• WORK TO COMPLETE: All lines holding the string "Ticari" should be copied from the data below.

*** DATA SUPPLIED Section Begins ***

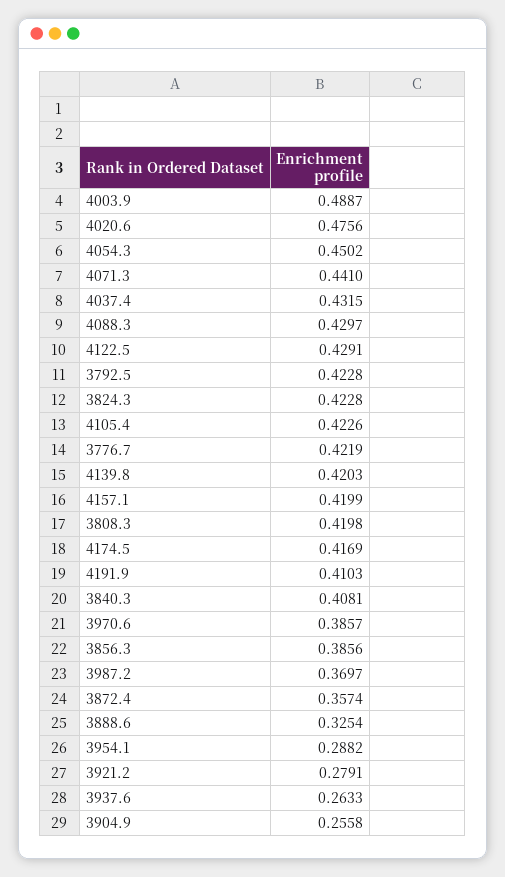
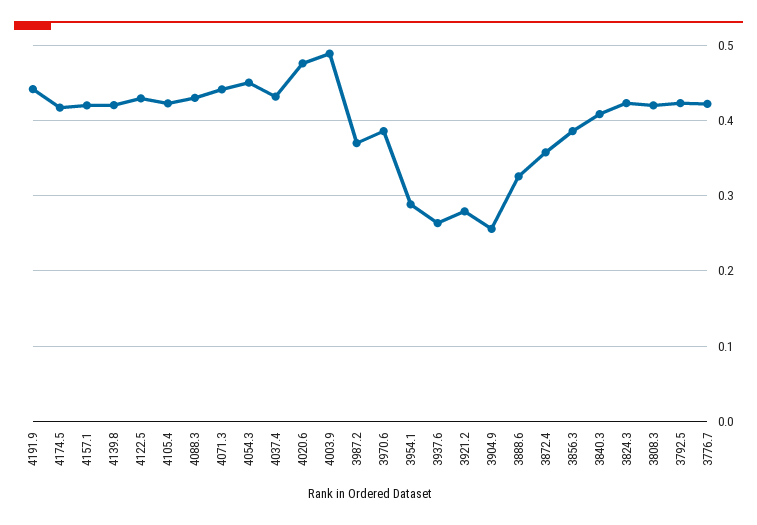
4191.9: 0.4103 -> 0.44

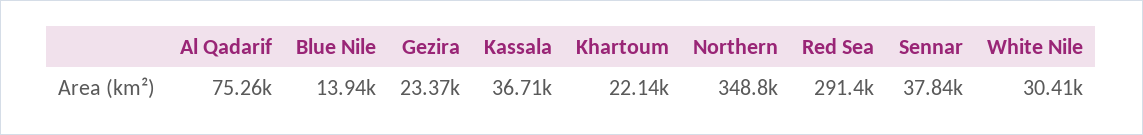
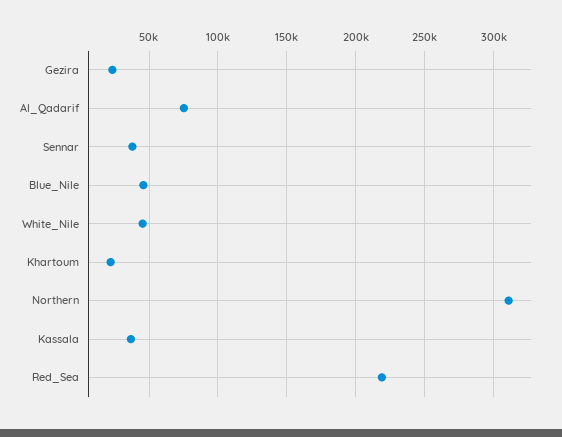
Blue Nile: 13940 -> 45000
Northern: 348800 -> 310000
Red Sea: 291400 -> 220000
White Nile: 30410 -> 45000

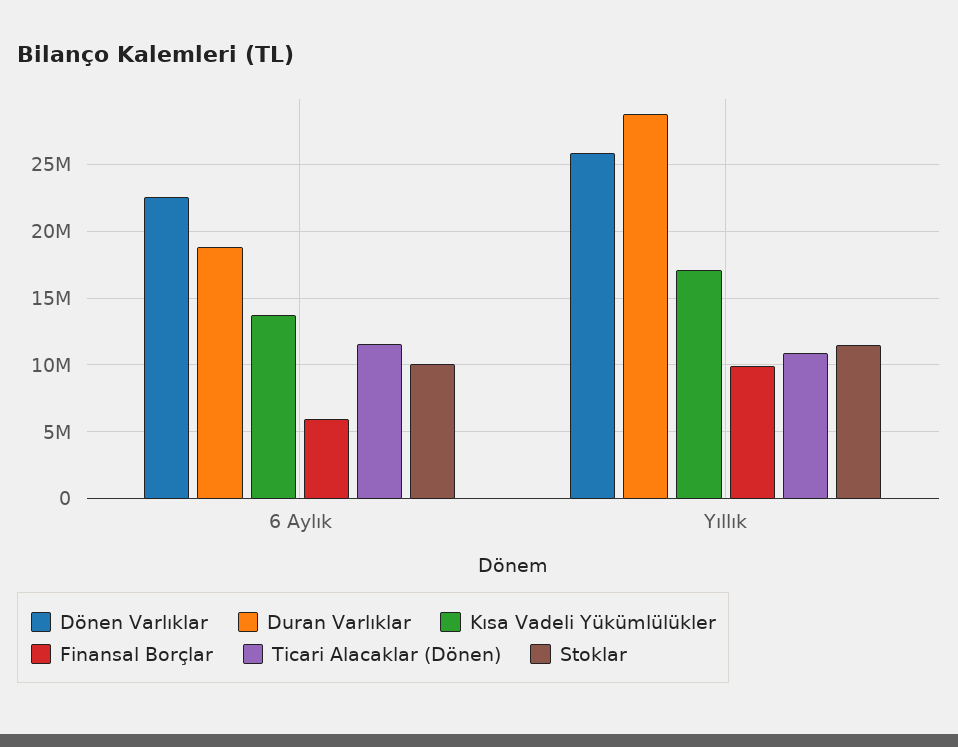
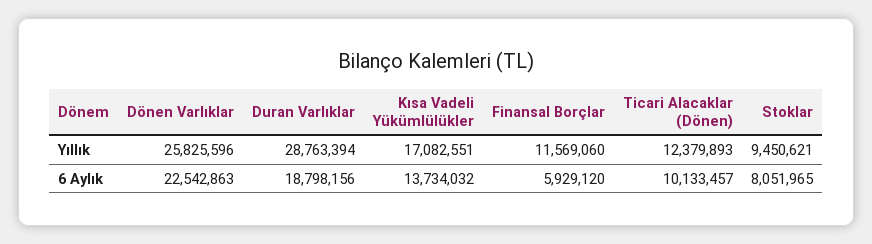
Ticari Alacaklar (Dönen), 6 Aylık: 11500000 -> 10133457
Stoklar, 6 Aylık: 10000000 -> 8051965
Finansal Borçlar, Yıllık: 10000000 -> 11569060
Ticari Alacaklar (Dönen), Yıllık: 11000000 -> 12379893
Stoklar, Yıllık: 11500000 -> 9450621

*** DATA SUPPLIED Section Ends ***

• FINISHED EXERCISE:
Ticari Alacaklar (Dönen), 6 Aylık: 11500000 -> 10133457
Ticari Alacaklar (Dönen), Yıllık: 11000000 -> 12379893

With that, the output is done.